Qu’attendre d’un MBA ?

Beaucoup d’étudiants espèrent un salaire plus élevé à l’issue du programme. Les niveaux de rémunération à la sortie dépendent largement de la réputation de l’école, du rang du MBA dans les classements et du secteur d’activité visé. Les diplômés de programmes très prestigieux, notamment dans les grandes écoles américaines ou européennes, accèdent souvent à des rémunérations plus élevées que ceux issus de programmes moins reconnus. L’impact du MBA se combine aussi avec la formation initiale. Les ingénieurs et les diplômés en droit tirent fréquemment un fort bénéfice de ce complément managérial, tandis que les diplômés d’écoles de gestion voient parfois une plus value plus limitée.

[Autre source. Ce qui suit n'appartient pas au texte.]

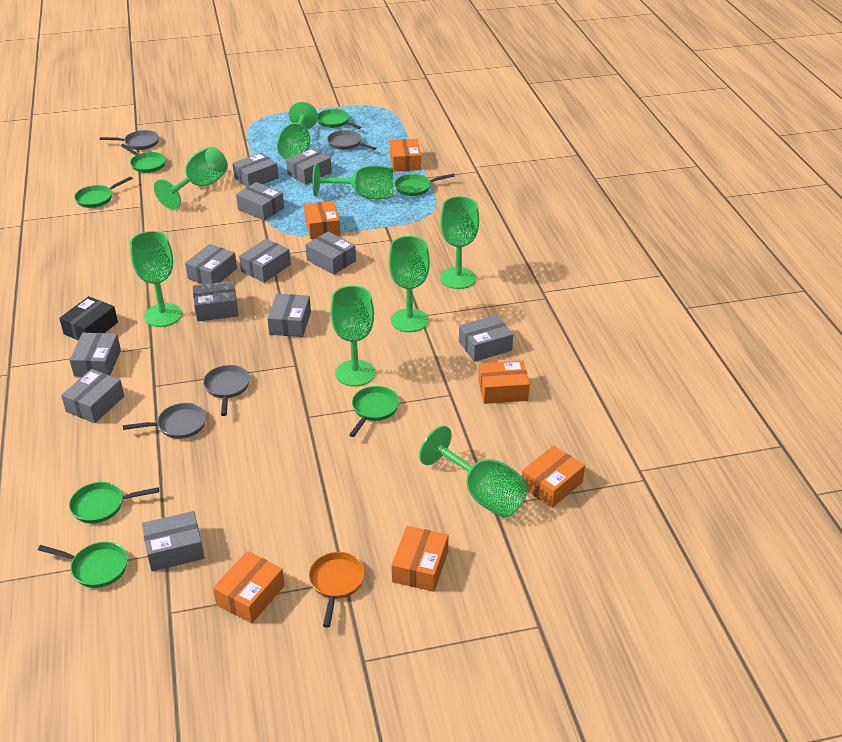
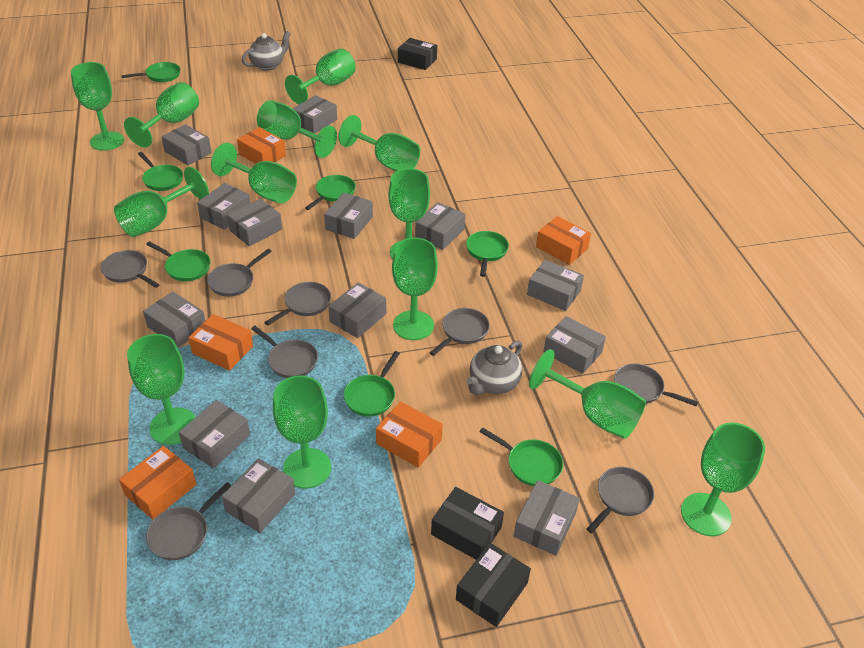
black box: [59,296,118,340] = 1 -> [398,38,437,70] [431,487,504,560] [456,543,531,627] = 3
green goblet: [130,231,182,327] [154,147,228,209] [277,102,318,160] [312,164,393,199] [330,286,375,387] [389,236,430,332] [419,426,528,518] [440,196,479,289] = 8 -> [71,62,124,151] [114,167,209,237] [124,82,199,148] [127,334,196,445] [211,143,297,203] [257,100,337,158] [273,375,331,489] [285,49,356,104] [338,115,420,171] [388,168,430,259] [392,238,438,340] [529,349,646,439] [681,422,765,536] = 13
grey box: [61,369,124,423] [70,333,121,377] [142,511,204,571] [185,244,237,284] [193,281,239,321] [232,152,279,187] [236,182,284,221] [239,239,291,283] [267,294,311,337] [286,148,332,185] [306,232,356,275] [459,315,513,362] = 12 -> [143,292,206,348] [161,124,212,165] [179,400,250,469] [197,183,250,230] [222,458,295,533] [227,199,282,246] [293,95,337,134] [324,193,373,239] [328,282,386,338] [415,202,465,250] [514,480,580,556] [527,260,584,311] [543,316,606,374] = 13
grey pan: [100,130,159,150] [123,403,206,439] [203,365,250,416] [327,130,376,150] = 4 -> [101,250,160,288] [146,482,231,560] [207,249,272,297] [251,326,318,378] [264,282,331,325] [430,308,490,356] [587,467,654,533] [614,364,698,406] = 8
grey teapot: none = 0 -> [242,31,291,71] [467,341,522,395] = 2
orange box: [213,551,285,623] [304,201,341,239] [390,139,421,172] [391,526,449,592] [478,360,530,404] [522,445,585,508] = 6 -> [119,446,197,520] [188,314,253,371] [237,127,286,164] [376,401,443,468] [536,216,591,265] = 5
orange pan: [309,552,365,628] = 1 -> none = 0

Le MBA offre également une meilleure insertion dans le monde de l’entreprise. Il s’agit d’un diplôme résolument tourné vers la pratique professionnelle. Les écoles entretiennent des relations étroites avec des entreprises partenaires qui interviennent dans les enseignements, proposent des cas réels à étudier et recrutent régulièrement des diplômés. Les stages, les projets de conseil, les missions d’audit ou de développement font partie intégrante de la formation et facilitent le passage vers des postes de responsabilité.

Les fonctions occupées à la sortie sont souvent très généralistes et valorisantes. Beaucoup de jeunes diplômés de MBA se dirigent vers le conseil, en cabinet ou en interne, où ils travaillent sur des problématiques de stratégie, d’organisation ou de transformation. Ces postes permettent de toucher à de nombreux secteurs et de se confronter à des enjeux de haut niveau sans pour autant être déjà au sommet de la hiérarchie. Ils constituent une étape structurante dans une carrière.

Enfin, un MBA ouvre les portes d’entreprises prestigieuses. Les banques d’affaires, les grands cabinets de conseil en stratégie, les multinationales et de nombreuses sociétés de haute technologie recherchent activement ce type de profil pour leur développement, notamment à l’international. Travailler dans ces environnements exigeants n’est pas une fin en soi pour tout le monde, mais ceux qui souhaitent évoluer dans ces milieux trouvent dans le MBA un tremplin privilégié. L’essentiel est de rester lucide sur ce que le diplôme peut apporter, sur les efforts qu’il exige et sur la manière dont il s’inscrit dans un projet de vie plus global.